Let me say at the outset that I’m supporting Elizabeth Warren in her senate run this fall – I have reasons to do so that mainly are related to displeasure over decisions Scott Brown has made. But one thing about her new spot against Scott Brown really pisses me off.
She makes the point that our infrastructure – roads, bridges, public works – is crumbling and that we can put unemployed workers in jobs immediately. Sure, it’s a good message if you believe that infrastructure improvements can change the economy. It’s argued that it certainly worked for FDR back in the Depression days, putting the unemployed to work on projects like the TVA.

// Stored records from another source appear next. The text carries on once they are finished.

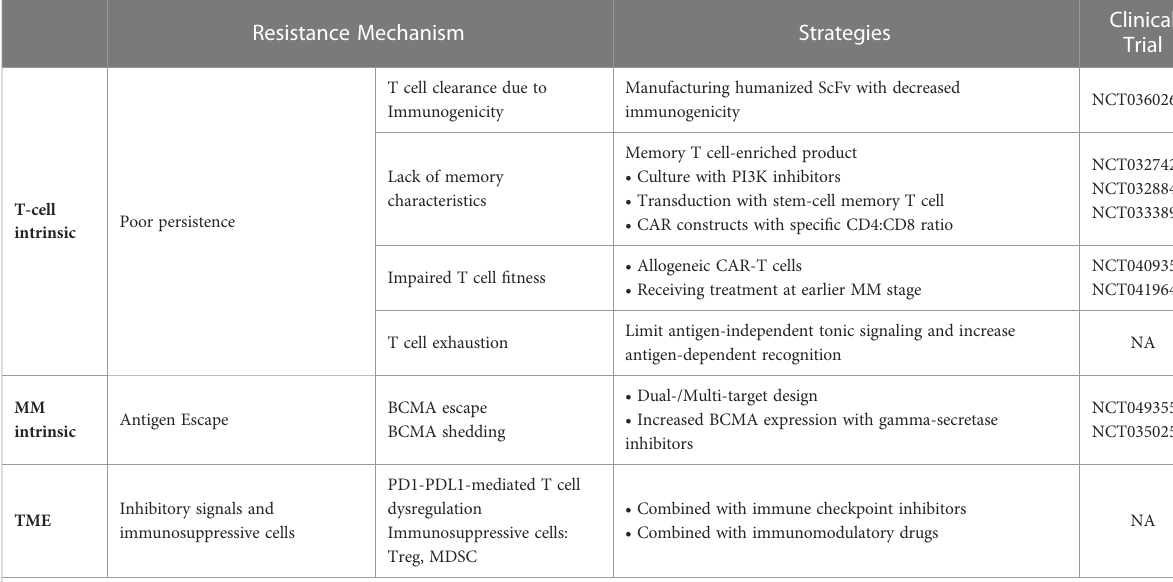
TABLE 3 Mechanisms of resistance to MM CAR-T and strategies to overcome the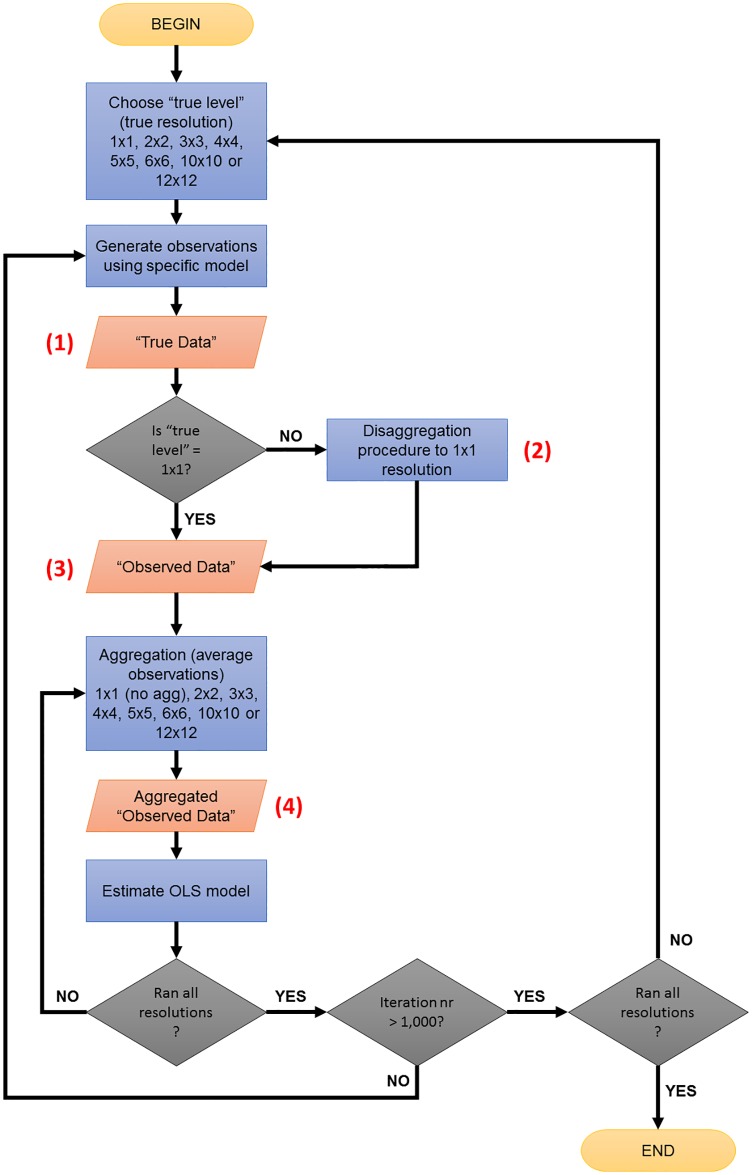
Monte Carlo Simulation Flow Chart.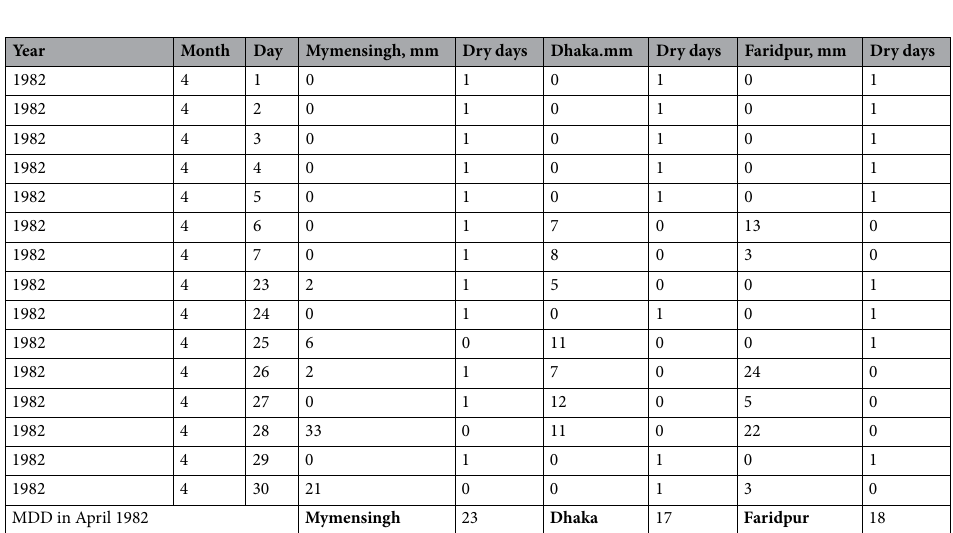
Table 6. Calculation of dry days when a day has a rainfall less than 2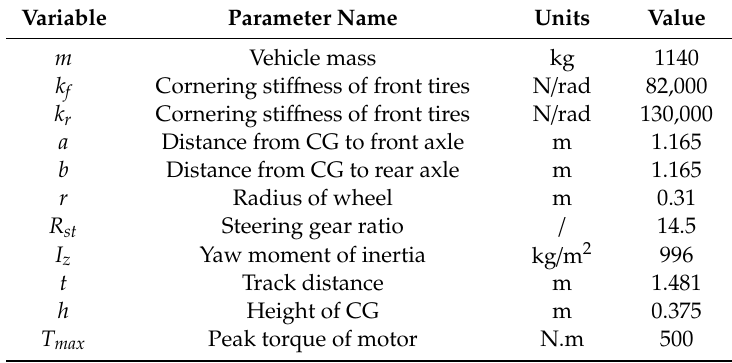
Table 1. Key parameters of vehicle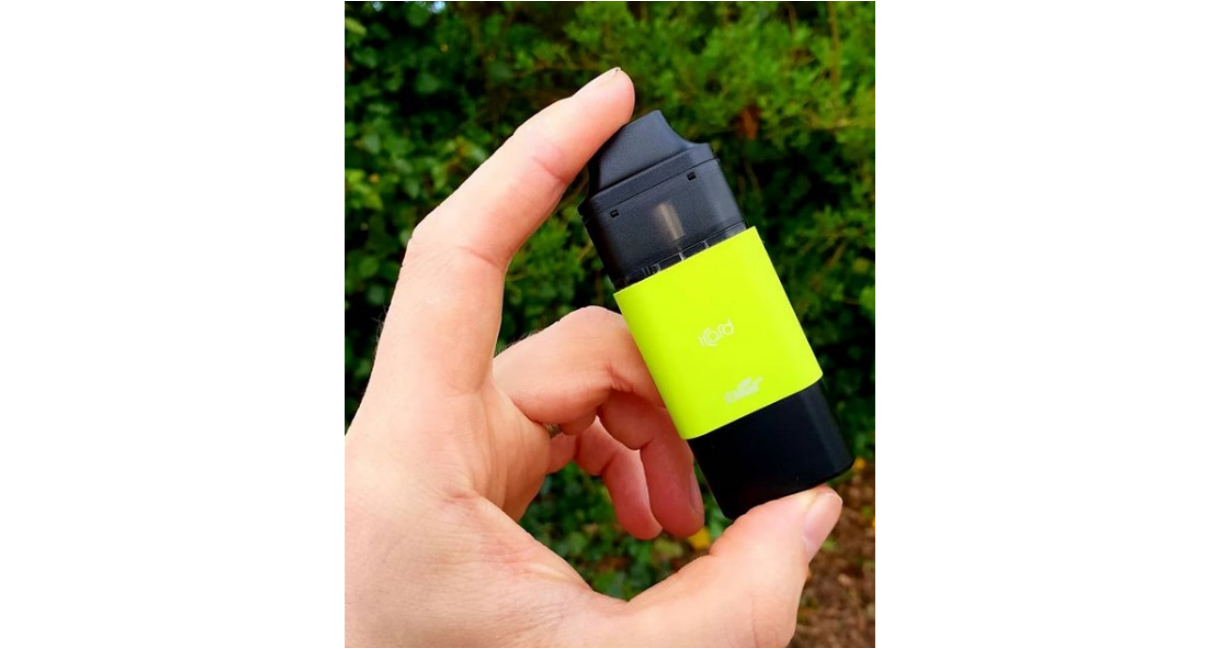
Figure 8. Example of a hand check post within the "behaviors and practices"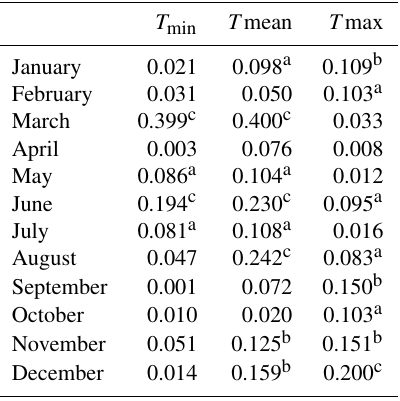
Table 10. Relationship ( R 2 ) of snow depth (cm) and monthly T min , T mean and T max from 1979 to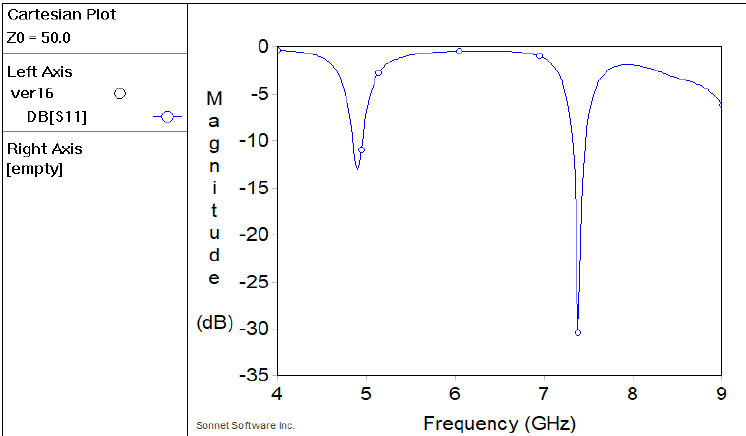
Figure 2. Input match response of dual resonance patch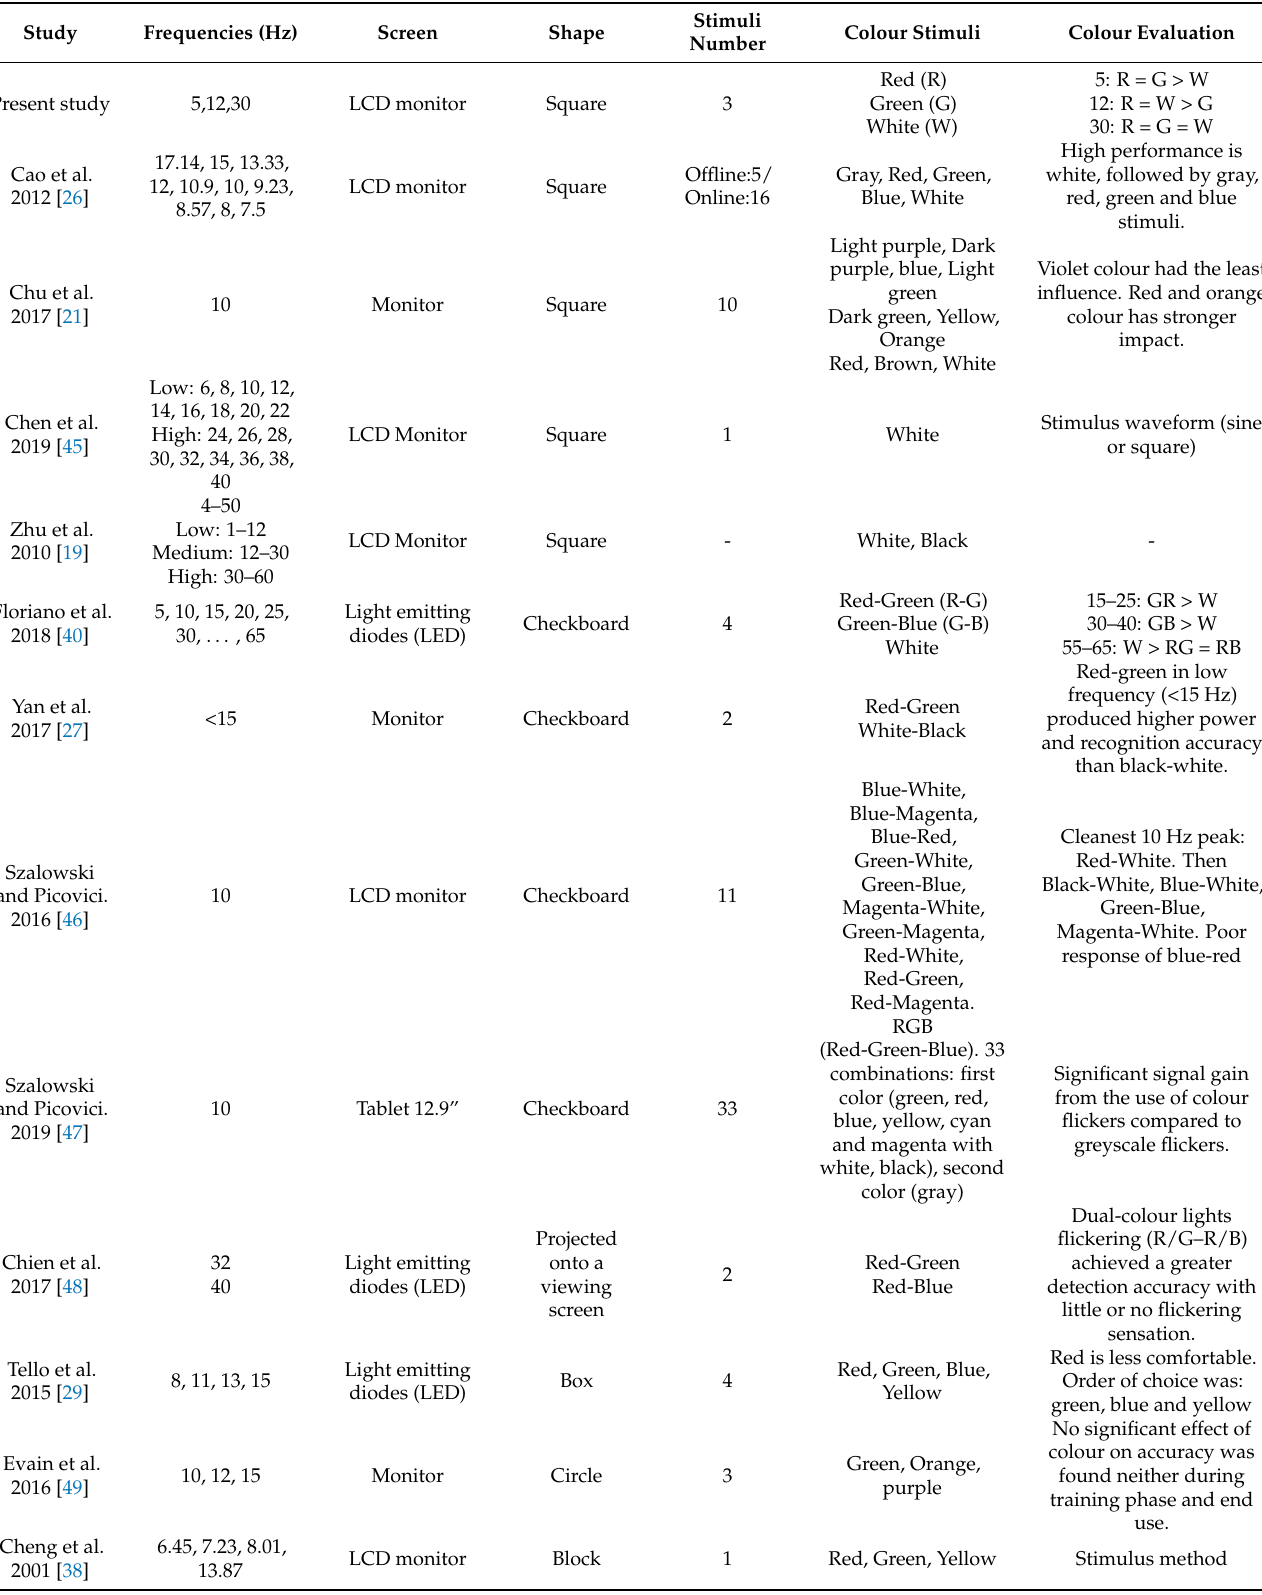
Table 9. Characteristics of stimuli.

Ideology aside, she goes off the rails when she starts spouting numbers. Warren indicates that the US spends 2.4 percent of its GDP on infrastructure, compared to 9 percent for China. I guess this is supposed to jolt us into thinking we underpay and under budget for such a vital need, especially after a country that we’ve come to think of as a global economic rival.
According to the World Bank, China’s 2011 GDP was $7.3 trillion. The USA’s was $15.09 trillion.
The USA’s GDP was twice China’s. Nine percent of China’s GDP is less than 4.5 percent of the US’s. It’s not an apples to apples comparison by any stretch.
And that assumes that comparing infrastructure costs to GDP is a valid measure to begin with. I don’t know enough about economics to understand if it is, but I can do basic arithmetic.
Accepting the premise that we spent proportionately half as much as China for infrastructure is a specious argument at best, even disregarding the math problems inherent in her statement. They have four times the population, many of whom are living in communities with scarce resources, in primitive conditions – no running water or electricity, dirt roads. Their infrastructure needs are dramatically different than the United States, as is their economic growth.
When Warren sticks to her ideology and the issues, she says things I like and things that I agree with. Trying to confuse people with fuzzy math and fuzzier economics isn’t the right way to do it. I hope this isn’t a trend.